Now, once creating a new Echoer
page in the Wagtail admin titled “Echo Base,” requests such as:
http://127.0.0.1:8000/echo-base/tauntaun/kennel/bed/and/breakfast/
Will return:
tauntaun kennel bed and breakfast
Be careful if you’re introducing new required arguments to the serve()
method - Wagtail still needs to be able to display a default view of the page for previewing and moderation, and by default will attempt to do this by calling serve()
with a request object and no further arguments. If your serve()
method does not accept that as a method signature, you will need to override the page’s serve_preview()
method to call serve()
with suitable arguments:
def serve_preview(self, request, mode_name):
return self.serve(request, color='purple')
Tagging¶
Wagtail provides tagging capability through the combination of two django modules, taggit
and modelcluster
. taggit
provides a model for tags which is extended by modelcluster
, which in turn provides some magical database abstraction which makes drafts and revisions possible in Wagtail. It’s a tricky recipe, but the net effect is a many-to-many relationship between your model and a tag class reserved for your model.
Using an example from the Wagtail demo site, here’s what the tag model and the relationship field looks like in models.py
:
from modelcluster.fields import ParentalKey
from modelcluster.contrib.taggit import ClusterTaggableManager
from taggit.models import TaggedItemBase
class BlogPageTag(TaggedItemBase):
content_object = ParentalKey('demo.BlogPage', related_name='tagged_items')
class BlogPage(Page):
...
tags = ClusterTaggableManager(through=BlogPageTag, blank=True)
promote_panels = Page.promote_panels + [
...
FieldPanel('tags'),
]
Wagtail’s admin provides a nice interface for inputting tags into your content, with typeahead tag completion and friendly tag icons.

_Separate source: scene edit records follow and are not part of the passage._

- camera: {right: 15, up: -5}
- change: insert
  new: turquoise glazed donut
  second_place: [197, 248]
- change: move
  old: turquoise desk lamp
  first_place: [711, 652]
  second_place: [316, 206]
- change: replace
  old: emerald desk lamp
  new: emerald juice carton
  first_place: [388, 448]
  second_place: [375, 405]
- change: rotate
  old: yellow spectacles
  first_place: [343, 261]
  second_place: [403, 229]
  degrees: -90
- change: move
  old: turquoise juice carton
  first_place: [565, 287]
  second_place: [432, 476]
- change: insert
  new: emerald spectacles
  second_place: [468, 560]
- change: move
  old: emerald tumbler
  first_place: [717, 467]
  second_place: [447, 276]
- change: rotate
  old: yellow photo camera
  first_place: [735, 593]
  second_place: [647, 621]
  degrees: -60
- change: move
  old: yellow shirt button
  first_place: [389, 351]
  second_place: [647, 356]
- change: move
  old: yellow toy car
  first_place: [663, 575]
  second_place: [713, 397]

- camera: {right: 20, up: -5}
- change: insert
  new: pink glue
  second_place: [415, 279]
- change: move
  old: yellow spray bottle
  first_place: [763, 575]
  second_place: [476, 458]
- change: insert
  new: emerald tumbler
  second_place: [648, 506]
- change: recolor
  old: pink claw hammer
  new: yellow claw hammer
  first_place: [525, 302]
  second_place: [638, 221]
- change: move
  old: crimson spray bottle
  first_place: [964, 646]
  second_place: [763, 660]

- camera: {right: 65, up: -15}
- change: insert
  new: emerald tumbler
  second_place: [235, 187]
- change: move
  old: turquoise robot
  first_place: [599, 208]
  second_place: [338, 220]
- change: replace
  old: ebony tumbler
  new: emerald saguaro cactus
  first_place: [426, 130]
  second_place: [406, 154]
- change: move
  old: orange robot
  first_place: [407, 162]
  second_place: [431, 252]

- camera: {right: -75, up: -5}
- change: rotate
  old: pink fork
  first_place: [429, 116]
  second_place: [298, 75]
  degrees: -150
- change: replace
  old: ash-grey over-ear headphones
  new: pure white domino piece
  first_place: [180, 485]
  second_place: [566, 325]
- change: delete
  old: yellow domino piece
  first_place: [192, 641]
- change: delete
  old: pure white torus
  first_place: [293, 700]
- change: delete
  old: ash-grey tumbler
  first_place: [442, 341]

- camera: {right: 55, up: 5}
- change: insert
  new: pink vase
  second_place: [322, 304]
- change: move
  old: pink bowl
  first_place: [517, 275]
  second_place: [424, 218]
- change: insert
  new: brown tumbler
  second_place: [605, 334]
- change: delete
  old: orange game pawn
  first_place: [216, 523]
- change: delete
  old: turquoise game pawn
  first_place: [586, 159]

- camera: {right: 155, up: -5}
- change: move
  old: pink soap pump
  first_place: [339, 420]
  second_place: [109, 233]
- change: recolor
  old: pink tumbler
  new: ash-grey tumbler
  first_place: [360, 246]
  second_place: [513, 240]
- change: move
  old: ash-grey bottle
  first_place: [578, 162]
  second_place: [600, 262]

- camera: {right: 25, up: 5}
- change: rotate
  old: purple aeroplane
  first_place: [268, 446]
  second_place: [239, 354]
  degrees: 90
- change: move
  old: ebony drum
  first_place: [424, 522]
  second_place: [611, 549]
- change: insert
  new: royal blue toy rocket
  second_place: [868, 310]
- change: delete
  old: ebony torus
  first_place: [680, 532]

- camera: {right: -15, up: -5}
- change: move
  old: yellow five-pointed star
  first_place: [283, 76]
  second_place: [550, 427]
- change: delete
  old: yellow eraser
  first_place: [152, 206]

Now that we have the many-to-many tag relationship in place, we can fit in a way to render both sides of the relation. Here’s more of the Wagtail demo site models.py
, where the index model for BlogPage
is extended with logic for filtering the index by tag:
class BlogIndexPage(Page):
...
def serve(self, request):
# Get blogs
blogs = self.blogs
# Filter by tag
tag = request.GET.get('tag')
if tag:
blogs = blogs.filter(tags__name=tag)
return render(request, self.template, {
'page': self,
'blogs': blogs,
})
Here, blogs.filter(tags__name=tag)
invokes a reverse Django queryset filter on the BlogPageTag
model to optionally limit the BlogPage
objects sent to the template for rendering. Now, lets render both sides of the relation by showing the tags associated with an object and a way of showing all of the objects associated with each tag. This could be added to the blog_page.html
template:
{% for tag in page.tags.all %}
<a href="{% pageurl page.blog_index %}?tag={{ tag }}">{{ tag }}</a>
{% endfor %}
Iterating through page.tags.all
will display each tag associated with page
, while the link(s) back to the index make use of the filter option added to the BlogIndexPage
model. A Django query could also use the tagged_items
related name field to get BlogPage
objects associated with a tag.
This is just one possible way of creating a taxonomy for Wagtail objects. With all of the components for a taxonomy available through Wagtail, you should be able to fulfill even the most exotic taxonomic schemes.